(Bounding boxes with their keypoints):
*** Begin section ***

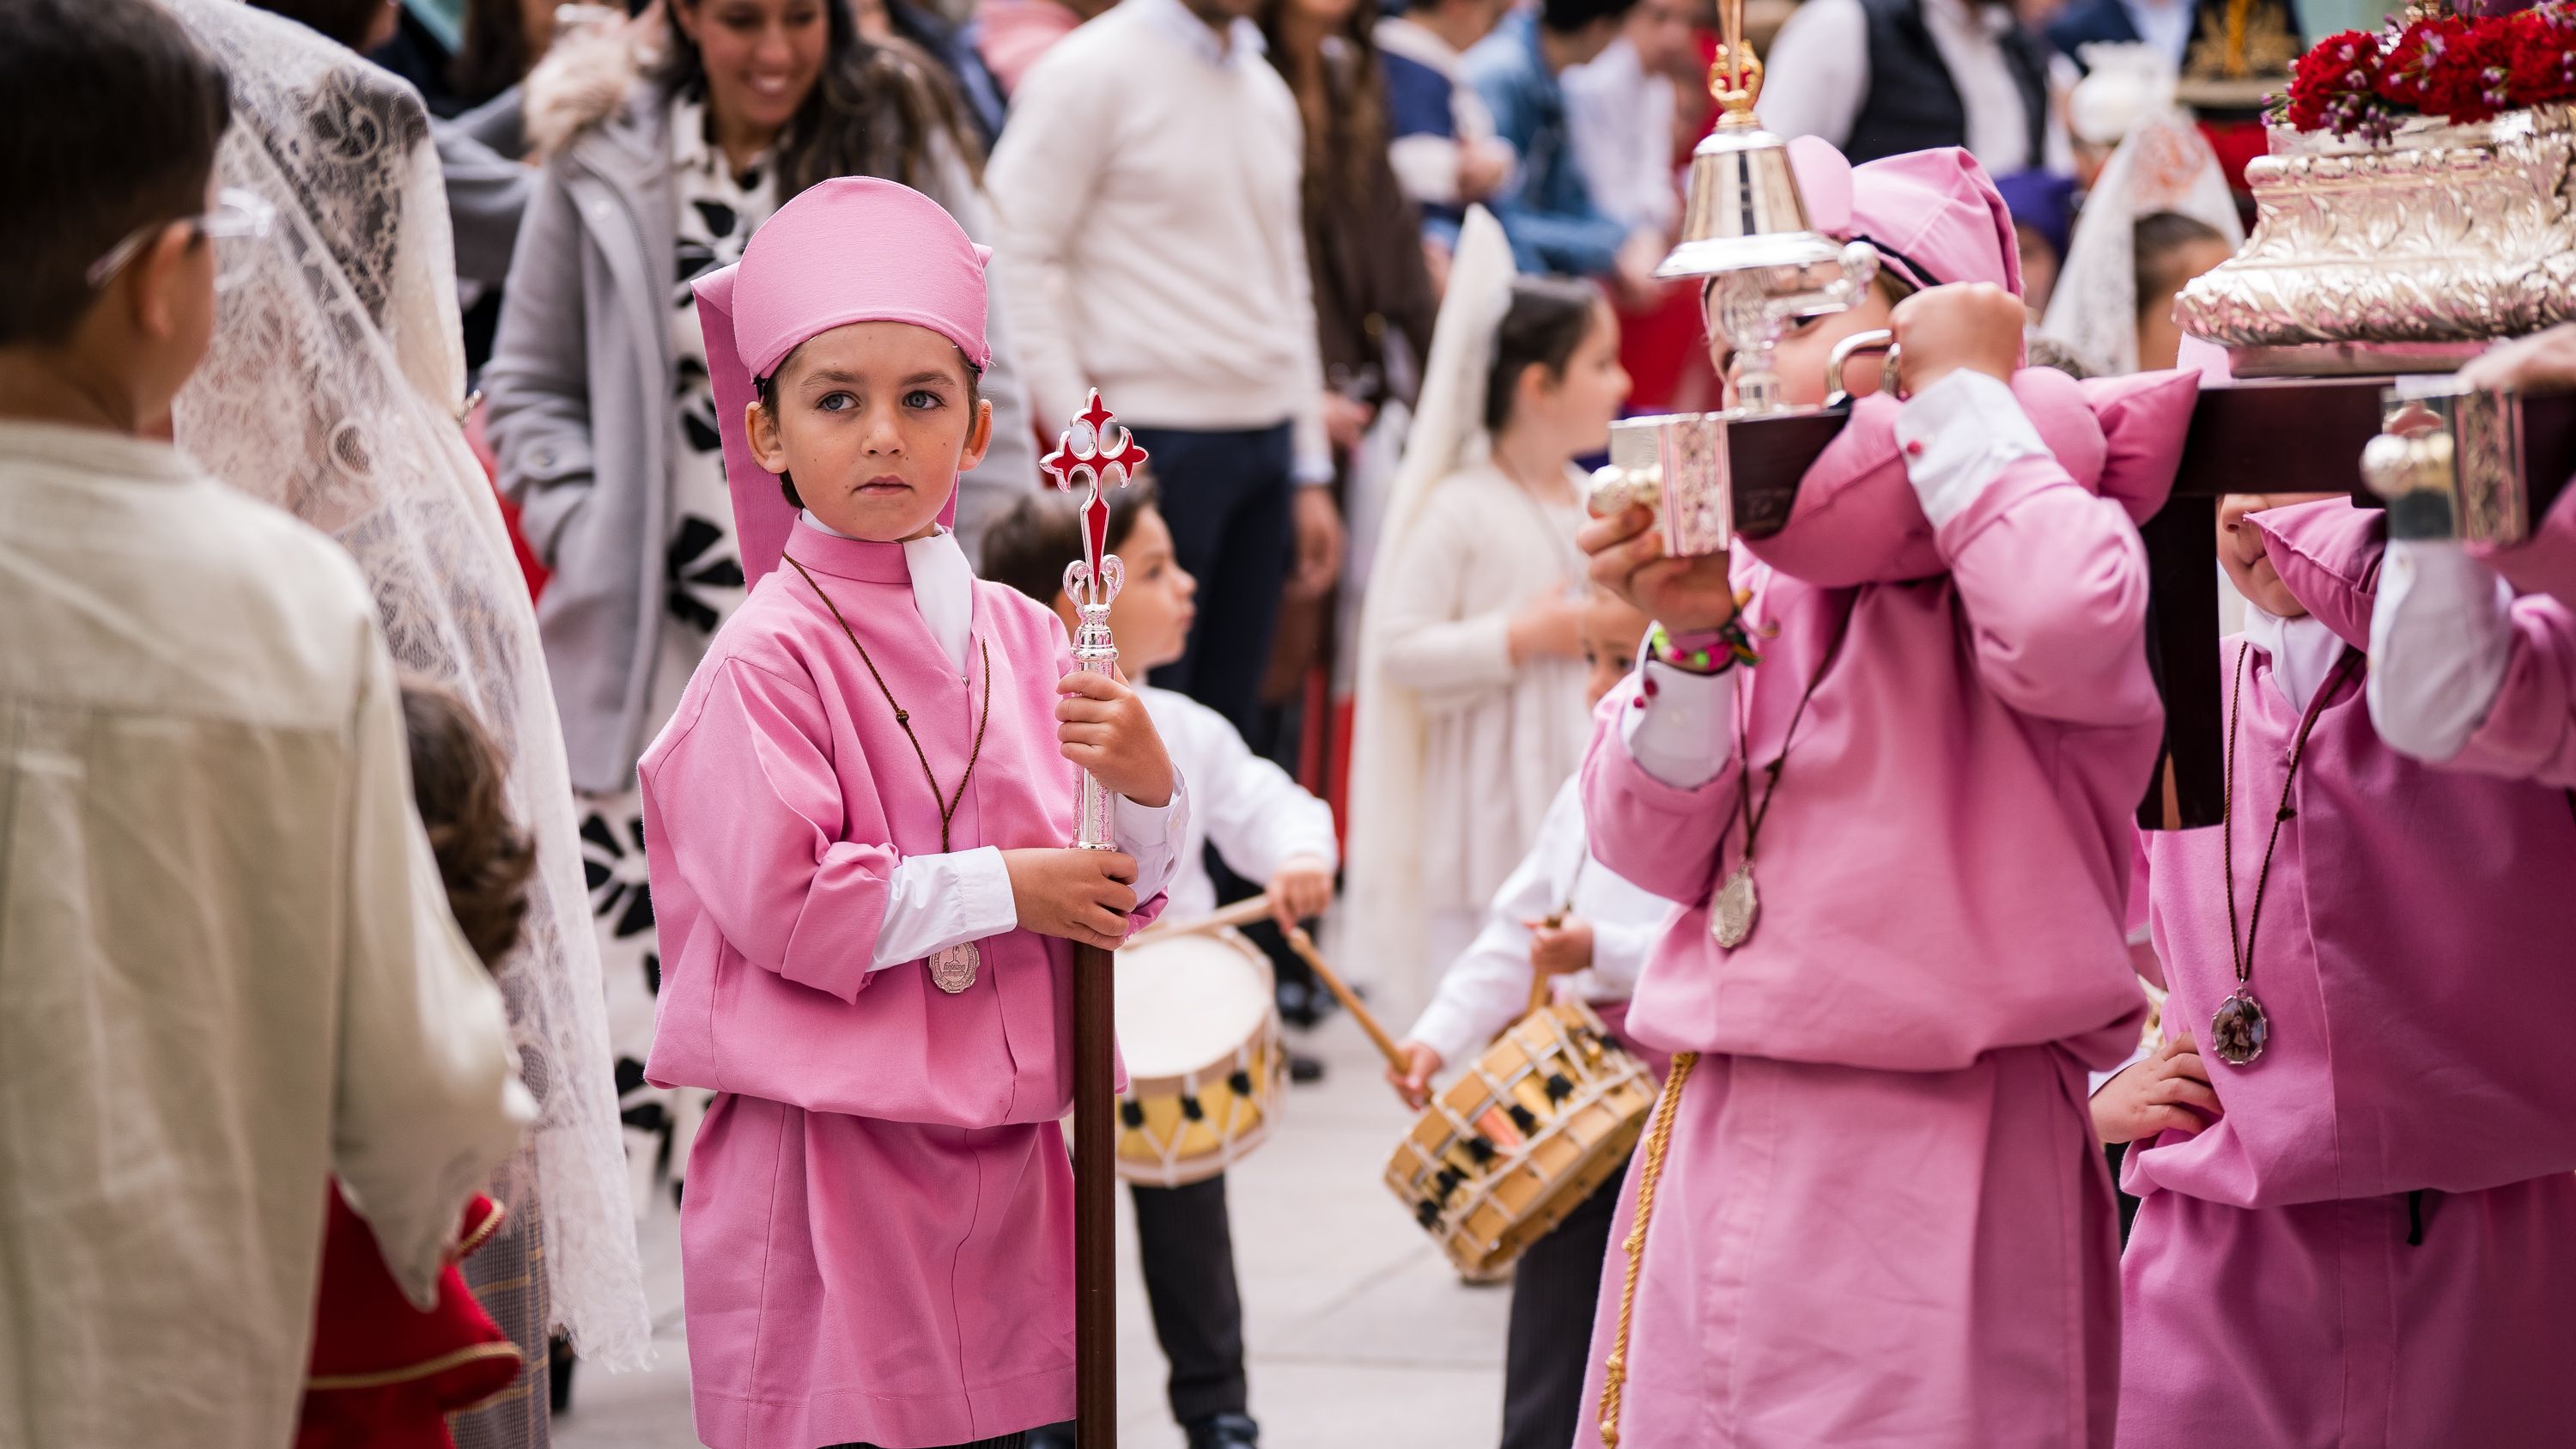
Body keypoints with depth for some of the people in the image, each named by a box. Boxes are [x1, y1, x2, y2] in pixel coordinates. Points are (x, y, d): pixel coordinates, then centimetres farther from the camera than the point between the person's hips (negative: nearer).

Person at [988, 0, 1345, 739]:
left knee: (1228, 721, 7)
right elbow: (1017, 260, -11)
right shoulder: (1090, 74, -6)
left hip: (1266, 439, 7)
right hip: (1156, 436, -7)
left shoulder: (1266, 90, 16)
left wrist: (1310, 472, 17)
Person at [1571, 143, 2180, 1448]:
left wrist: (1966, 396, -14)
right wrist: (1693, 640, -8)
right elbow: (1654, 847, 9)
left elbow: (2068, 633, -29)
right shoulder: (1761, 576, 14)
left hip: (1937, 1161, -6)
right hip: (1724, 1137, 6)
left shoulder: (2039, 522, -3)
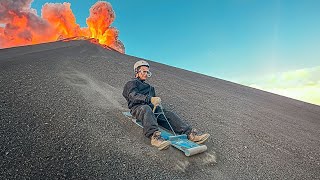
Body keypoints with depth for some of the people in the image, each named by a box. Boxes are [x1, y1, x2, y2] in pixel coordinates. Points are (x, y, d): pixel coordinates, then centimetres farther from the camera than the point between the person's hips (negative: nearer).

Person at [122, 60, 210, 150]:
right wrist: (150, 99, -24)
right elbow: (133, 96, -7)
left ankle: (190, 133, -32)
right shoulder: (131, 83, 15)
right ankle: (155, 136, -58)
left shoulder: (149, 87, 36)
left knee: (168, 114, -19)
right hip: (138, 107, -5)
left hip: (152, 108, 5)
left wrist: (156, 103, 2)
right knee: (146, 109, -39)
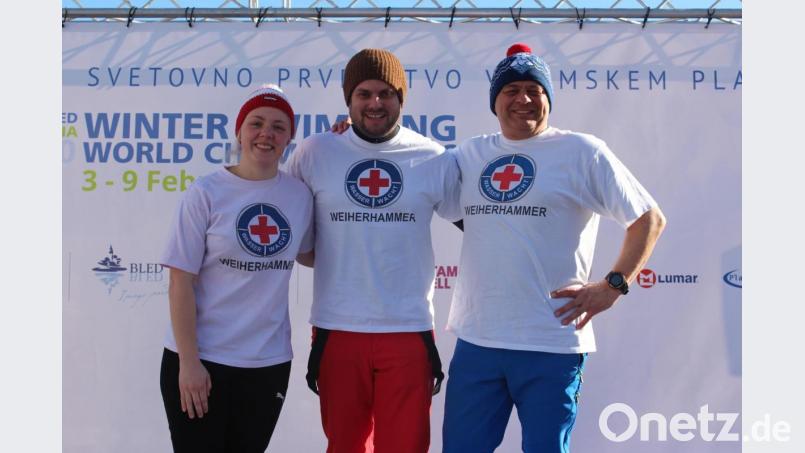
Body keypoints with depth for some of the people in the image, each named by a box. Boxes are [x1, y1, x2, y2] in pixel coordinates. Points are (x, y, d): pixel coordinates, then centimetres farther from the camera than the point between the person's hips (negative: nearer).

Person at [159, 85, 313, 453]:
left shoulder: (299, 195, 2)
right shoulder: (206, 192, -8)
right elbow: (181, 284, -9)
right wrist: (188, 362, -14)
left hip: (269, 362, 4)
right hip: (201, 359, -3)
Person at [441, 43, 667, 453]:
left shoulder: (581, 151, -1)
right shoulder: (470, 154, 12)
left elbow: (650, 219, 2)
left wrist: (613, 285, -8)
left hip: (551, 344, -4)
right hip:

*** End section ***

(Task goal): Can you repeat all of these lines with "Person at" swapped for "Figure at" everywhere it appears, changing nothing else and leaving out the pictures?

(Solution for this problem):
Body keypoints with depth for some of the people in the image, each named by a box. Boxes are [x1, y1, x2, y2] in pixel coordinates. Points are (x, y, d): pixel coordinates, then centimetres farther from the camera than the point between the person's hips (negative: nearer).

Figure at [988, 0, 1345, 739]:
left knee: (1228, 721, 7)
right elbow: (1017, 260, -11)
right shoulder: (1090, 74, -6)
left hip: (1266, 439, 7)
right hip: (1156, 436, -7)
left shoulder: (1266, 90, 16)
left wrist: (1310, 472, 17)
Figure at [1571, 143, 2180, 1448]:
left wrist: (1966, 396, -14)
right wrist: (1693, 640, -8)
right elbow: (1654, 847, 9)
left elbow: (2068, 633, -29)
right shoulder: (1761, 576, 14)
left hip: (1937, 1161, -6)
right hip: (1724, 1137, 6)
left shoulder: (2039, 522, -3)
Body keypoints with depth for some of the people in the image, each named by a box. Boxes are [x1, y1, x2, y2] in pixel coordinates. Points are (x, y, d): pixel coordinates, then centimetres farther from the camera than the point between the person's hips (negative: nearer).

Figure at [122, 60, 210, 150]:
right wrist: (150, 99, -24)
right elbow: (133, 96, -7)
left ankle: (190, 133, -32)
right shoulder: (131, 83, 15)
right ankle: (155, 136, -58)
left shoulder: (149, 87, 36)
left knee: (168, 114, -19)
right hip: (138, 107, -5)
left hip: (152, 108, 5)
left wrist: (156, 103, 2)
right knee: (146, 109, -39)
Body keypoints with depth for some of the people in the image, each named by a box. Boxes are [x1, y1, x2, y2] in pixel coordinates. Points are (x, y, d): pixel coordinates, then centimetres farther from the camera than the point between the person's hips (negative: nearer).

Figure at [159, 85, 313, 453]:
left shoulder: (299, 195, 2)
right shoulder: (206, 192, -8)
right elbow: (181, 284, -9)
right wrist: (188, 362, -14)
left hip: (269, 362, 4)
right hip: (201, 359, -3)
Figure at [441, 43, 667, 453]:
left shoulder: (581, 151, -1)
right shoulder: (470, 154, 12)
left elbow: (650, 219, 2)
left wrist: (613, 285, -8)
left hip: (551, 344, -4)
right hip:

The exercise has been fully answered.